## To do:
Please copy every line of text in the listing below word for word, leaving the pictures out of your answer.

## Data listing:
-*-
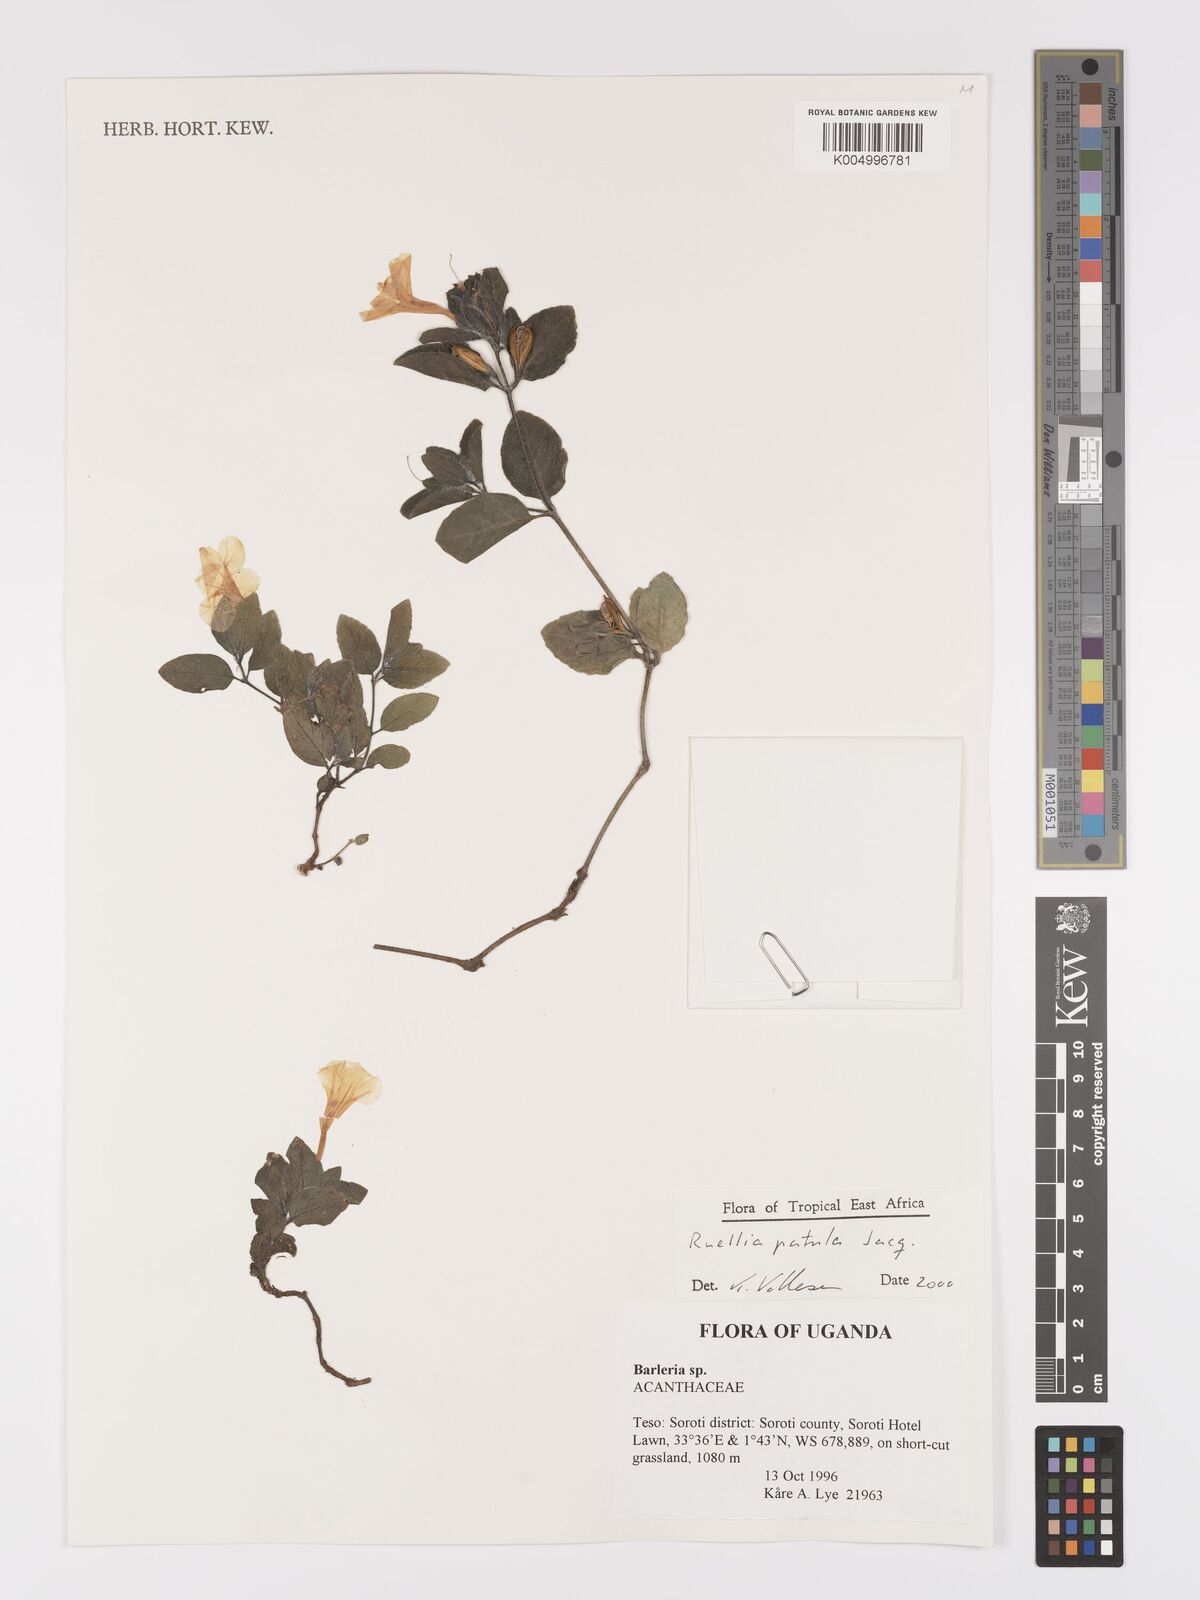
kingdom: Plantae
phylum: Tracheophyta
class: Magnoliopsida
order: Lamiales
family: Acanthaceae
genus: Ruellia
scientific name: Ruellia patula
-*-
## Solved exercise:
kingdom: Plantae
phylum: Tracheophyta
class: Magnoliopsida
order: Lamiales
family: Acanthaceae
genus: Ruellia
scientific name: Ruellia patula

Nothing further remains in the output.